TASK TO CARRY OUT
The pictures in the listing below are to be skipped, while the lines between the line holding "bucket: present [741,320,788,371]" and the line holding "bookshelf: present [430,460,664,855]", inclusive, are to be output exactly.

RECORDED INFORMATION
● ● ● ●

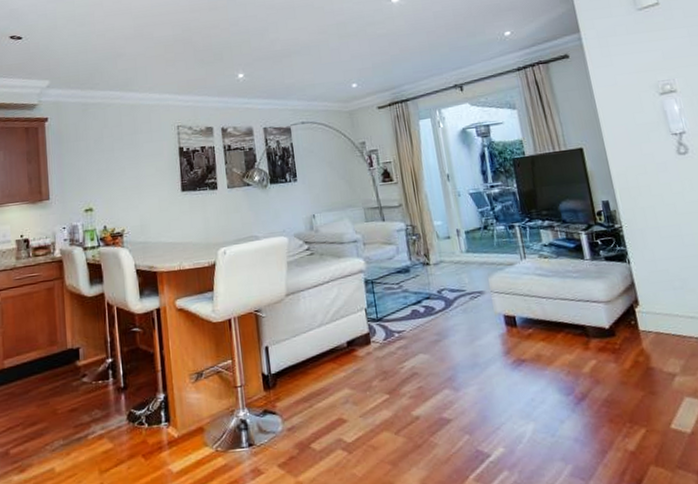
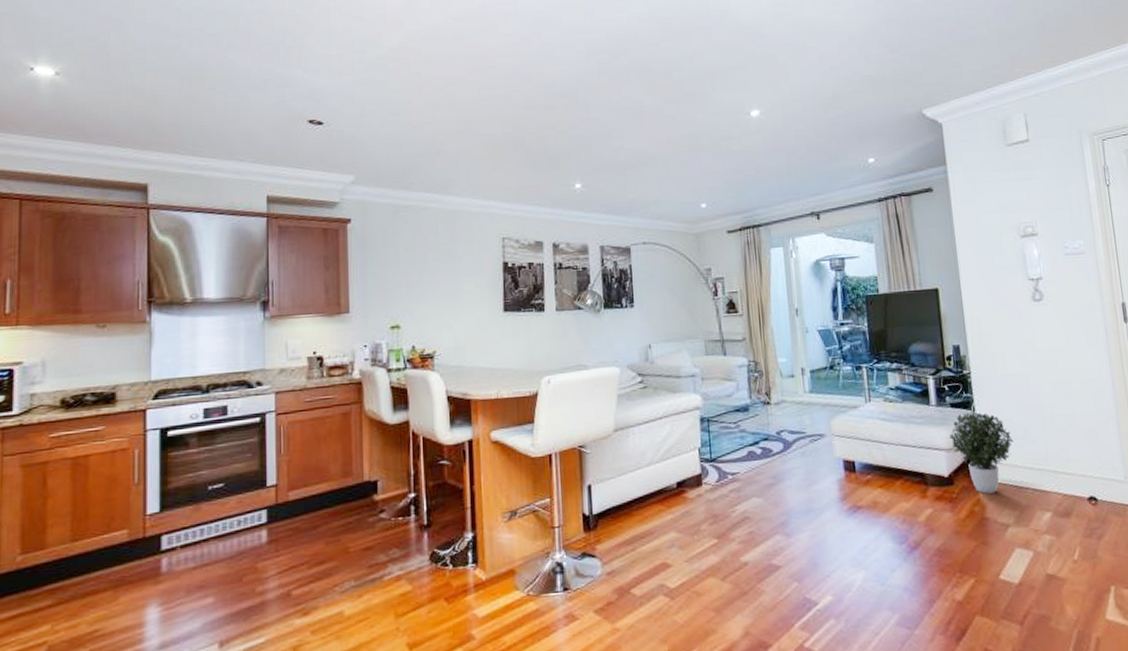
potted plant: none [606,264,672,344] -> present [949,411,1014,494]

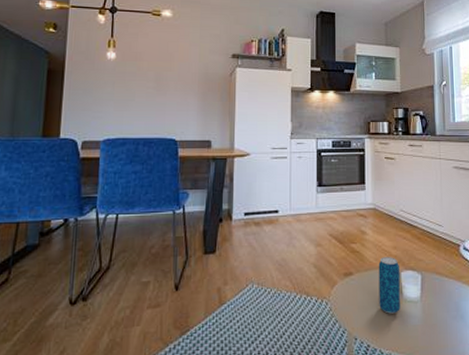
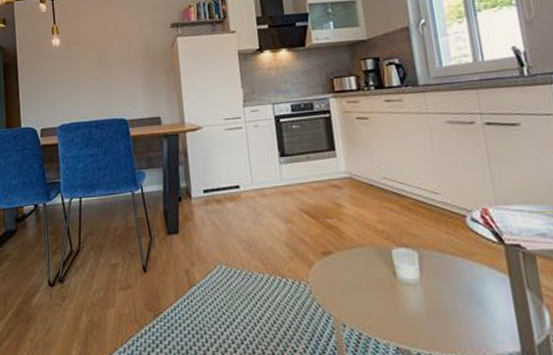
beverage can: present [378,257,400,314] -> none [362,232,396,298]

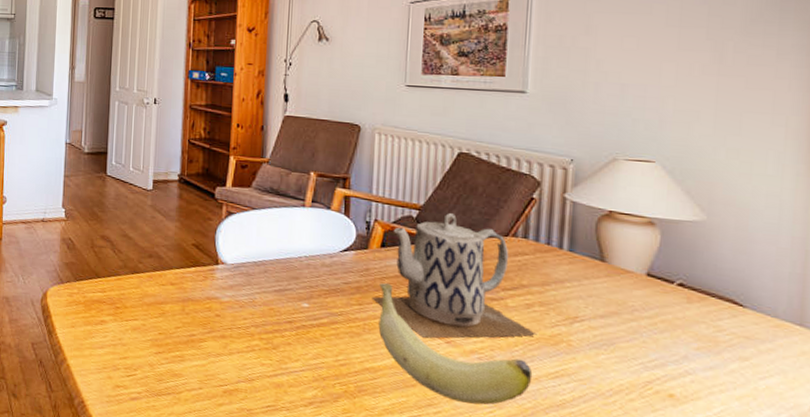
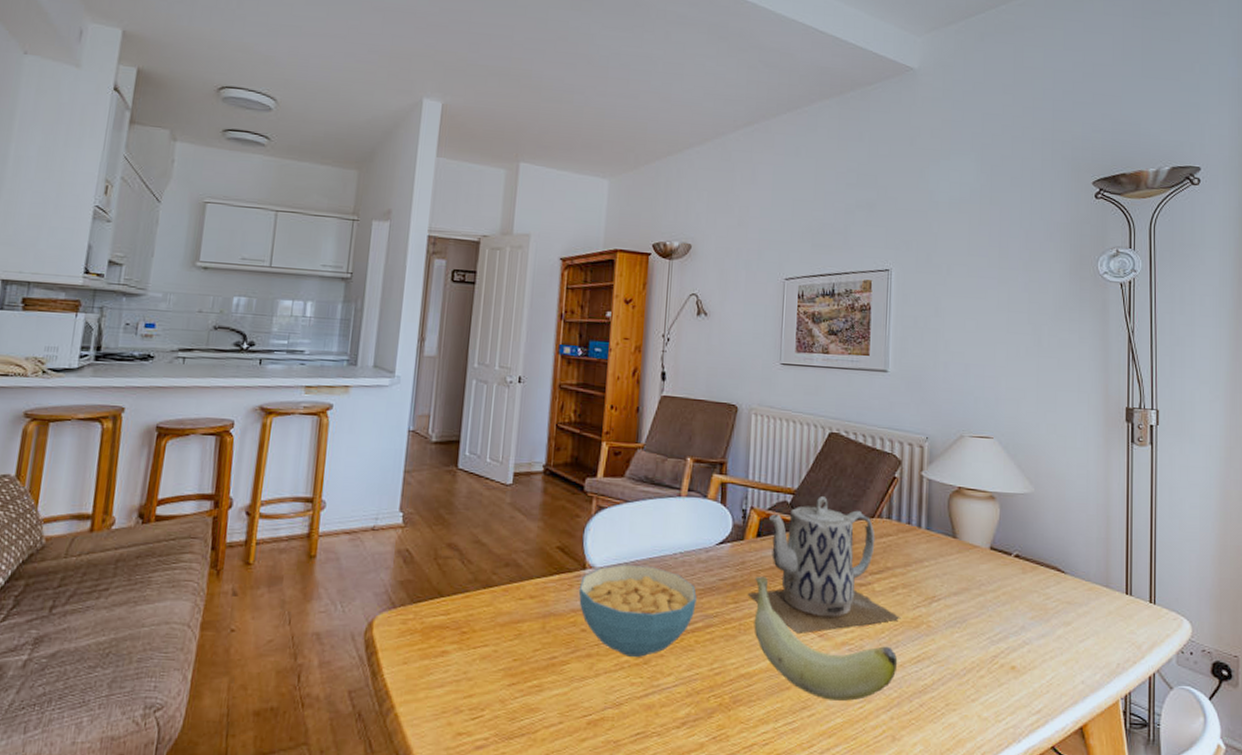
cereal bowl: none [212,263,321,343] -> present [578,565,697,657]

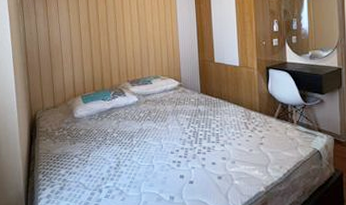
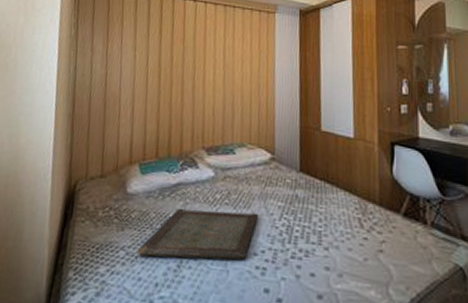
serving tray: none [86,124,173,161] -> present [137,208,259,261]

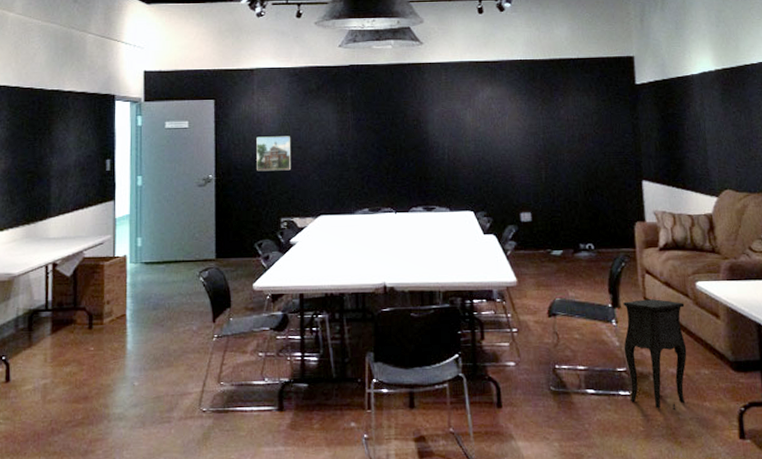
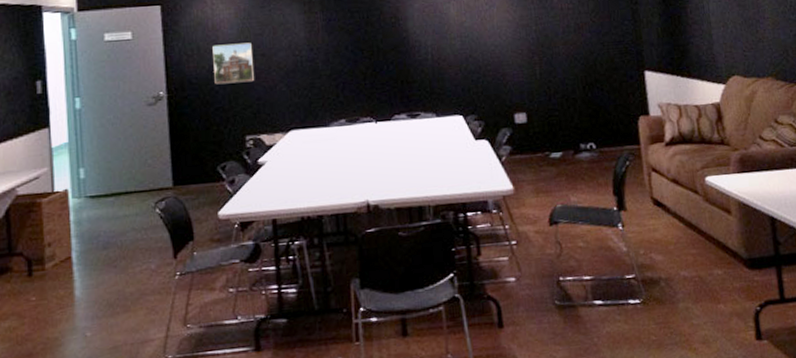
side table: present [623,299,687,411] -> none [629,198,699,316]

● ● ● ●

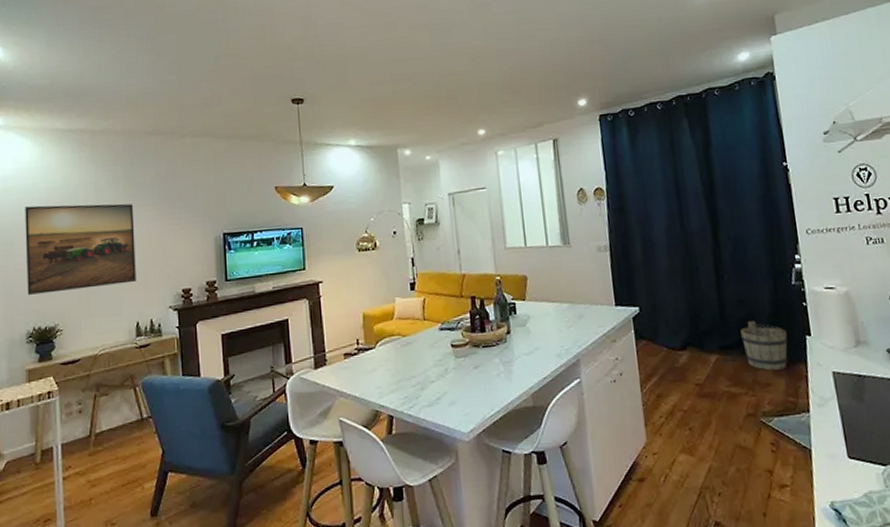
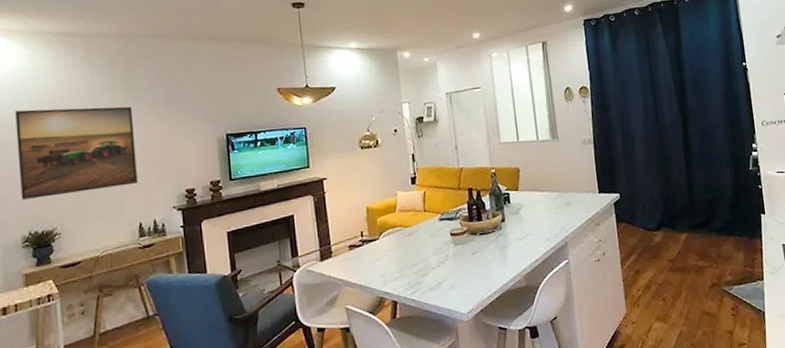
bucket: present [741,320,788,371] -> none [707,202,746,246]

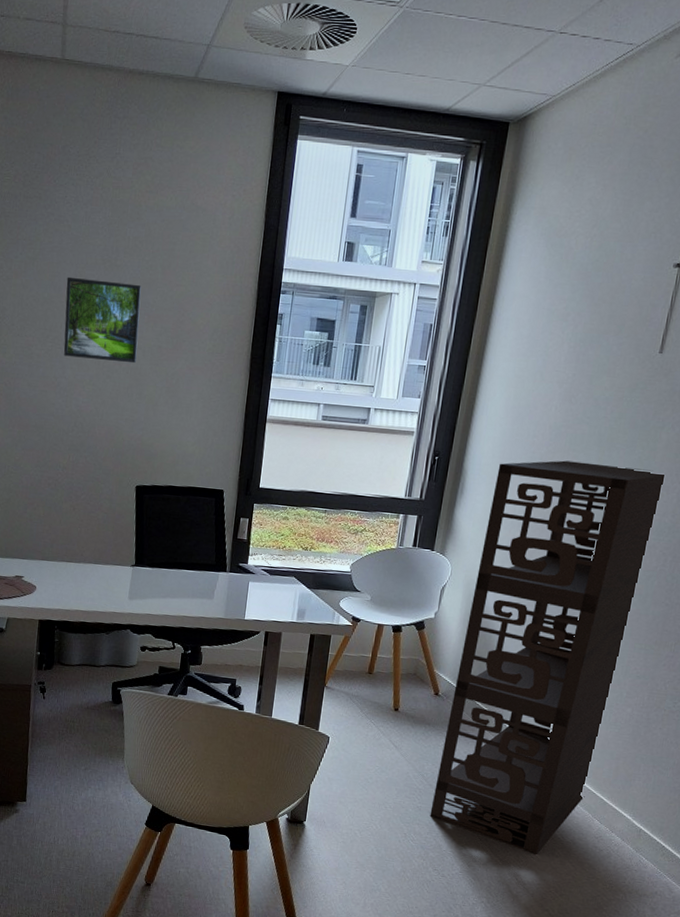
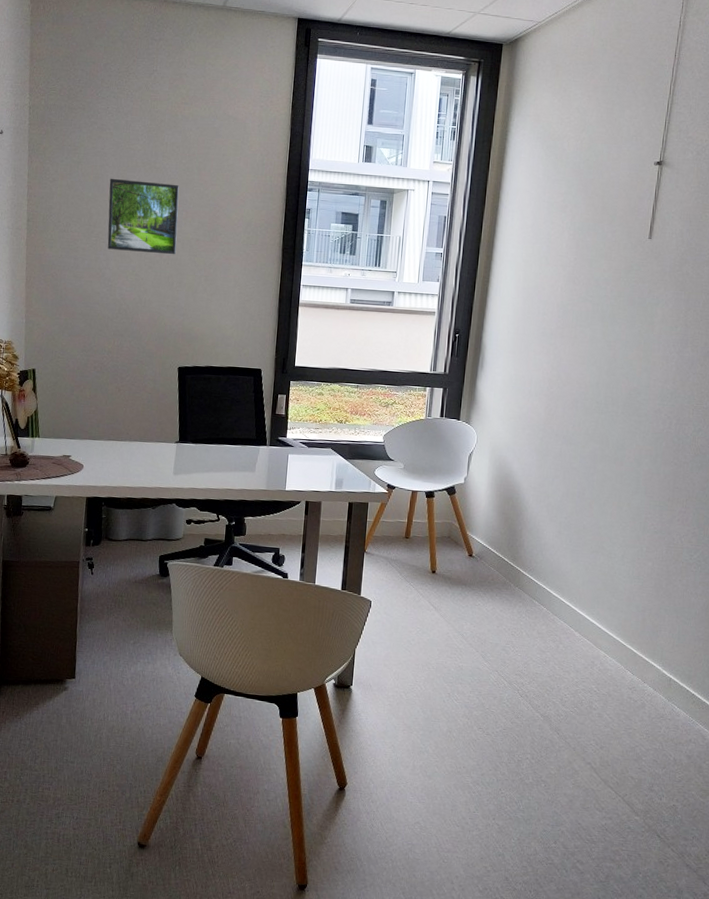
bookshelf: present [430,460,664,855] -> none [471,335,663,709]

● ● ● ●

RESULT BELOW
bucket: present [741,320,788,371] -> none [707,202,746,246]

bookshelf: present [430,460,664,855] -> none [471,335,663,709]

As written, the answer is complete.